I think breaking the project in to small achievable goals is very sensible. But if you take the extra time to make the component stand on its own as a mini-lib .. it's very satisfying. For instance I had to write a "component" that would read some GeoJSON and segment it (it's took me a couple of days and was mostly a wrapped around GDAL or something). I could have hacked together a solution to rush to a demo - but instead I made a small little library out of it. When I was done with it, I had a sense of "I made a thing". To be clear.. it's still kind of ugly and I would be horrified if someone else tried to use it and submitted PRs.. but it's also not a coupled tangle of code in my larger codebase.
as he says "Build for yourself" - the library/application should only do what you need
By contrast, if I was working in C++ making an API and decoupled library would be such a chore that'd never bother
The most important aspect is that this all ends up not just much more satisfying at every step - but it makes your code incredibly decoupled and refactorable. The more you rush to a demo the more your code is coupled and hard to refactor.

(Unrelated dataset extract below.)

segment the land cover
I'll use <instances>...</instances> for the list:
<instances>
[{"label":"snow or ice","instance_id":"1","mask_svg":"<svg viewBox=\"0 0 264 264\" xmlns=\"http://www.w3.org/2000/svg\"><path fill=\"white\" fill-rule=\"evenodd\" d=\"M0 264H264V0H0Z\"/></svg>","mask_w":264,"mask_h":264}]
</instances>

This resonates with me. Sometime i want to "turn off" my brain and write shitty code.
Back in the day, i made a lot of toy project. Sometime all the source code is in single file. No respect to modularity. But it was fun, and it worked. Now just try to finish a toy project seem much harder than ever.
This sounds like his approach working on personal projects. I'm really curious about large technical team projects though. What's the best approach to getting stuff done and making sure everyone is working towards the same goal etc.
After 15 years I have yet to see a technical project that hasn't run over budget, over time, under delivered or burnt people out.
I'm sure there are people out there with counter examples who know exactly how to deliver projects at a massive scale. Any links/suggested reading would be appreciated!